Most people usually experience occasional restless nights, and this is according to a particular study. However, when you are unable to fall asleep during your bedtime on a regular basis, the problem may be more severe. Over time, insomnia can potentially take a serious toll on your overall health. Insomnia is typically difficulty falling asleep or staying asleep even when you have the opportunity to do so. As a result, it hampers your ability to feel refreshed the next day. When you are suffering from this condition, you may:

  • Stay awake for extended periods at night.
  • Have problems with falling asleep.
  • Wake up several times at night.
  • Not feel refreshed in the morning.
  • Feel tired and irritable during the day.
  • Have difficulty concentrating.

There are a lot of factors that may cause insomnia, including anxiety and depression, certain types of medication, a poor sleeping environment and lifestyle factors among others. The good news is that there are numerous foods and fruits that can be consumed to naturally help restore healthy sleep patterns.

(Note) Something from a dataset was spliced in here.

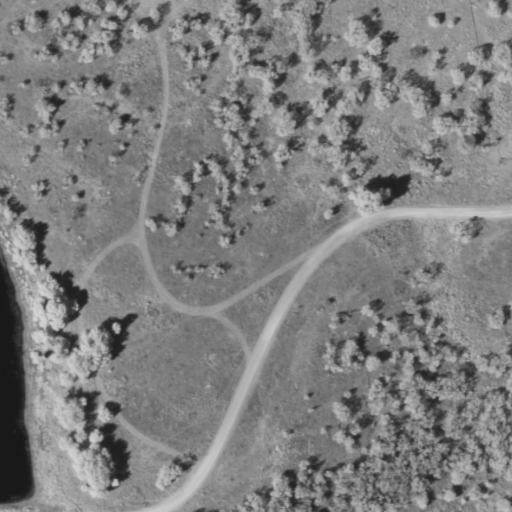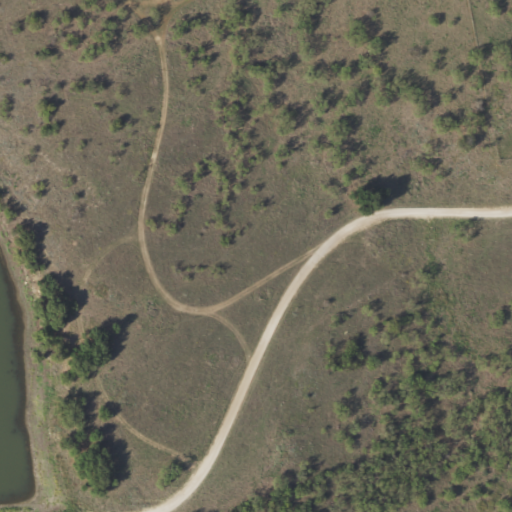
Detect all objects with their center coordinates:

Typically, there are four main minerals and vitamins which are found in certain foods that help in enhancing sleep and includes; Calcium, magnesium, vitamin B6 and tryptophan. Here is a short list of foods and fruits and a brief description of how they can help:

Apples are a great source of potassium and vitamins B6 and C. All these have been proven to promote and enhance proper sleep. Vitamin B6 is known to alleviate your stress symptoms and can help you sleep better by triggering the release of the essential mood-elevating neurotransmitter serotonin. Vitamin C helps reduce your blood pressure, lowers your blood sugar levels and also improves your breathing, all of which may enable you to sleep properly.

Almonds are rich in both magnesium and tryptophan, two essential muscle relaxants. Tryptophan is an amino acid which when ingested into the body gets converted into the neurotransmitter serotonin and then is converted again into melatonin hormone. Magnesium is a potent mineral which is instrumental in sleep and is a typical relaxant that deactivates adrenalin. It is often referred to as the sleep mineral.

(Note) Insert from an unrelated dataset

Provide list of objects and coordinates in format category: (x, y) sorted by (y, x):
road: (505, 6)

Milk products: (Low-fat yogurt, milk cheese).
Studies have revealed that milk and its products are rich in the sleep-inducing amino acid tryptophan. Also, milk contains alpha-lactalbumin, a protein that has high tryptophan content and this may result in an improved sleep through an increase in the ratio of the tryptophan to other amino acids in your blood.

Cherry juice
According to a particular study conducted by California State University, just a glass of cherry juice could make you fall asleep faster. Cherries, especially tart cherries, can boost the levels of melatonin in your body, naturally. It is also rich in vitamin B6, which your system requires so as to make sufficient serotonin as well as melatonin.

The Bottom Line
Apparently, it is imperative to consider your diet when it comes to your sleeping pattern. Sleep plays a vital role in good health and your well-being throughout your entire life. Getting quality and enough sleep at the right times will help improve your mental health, quality of life, physical health and safety. The above-described foods and fruits boast of abundant amounts of the minerals and vitamins known to promote relaxation, allowing you to sleep adequately.

If you are experiencing restlessness please Consult with your Healthcare Provider to get the best recommendation to help you have restful nights of sleep.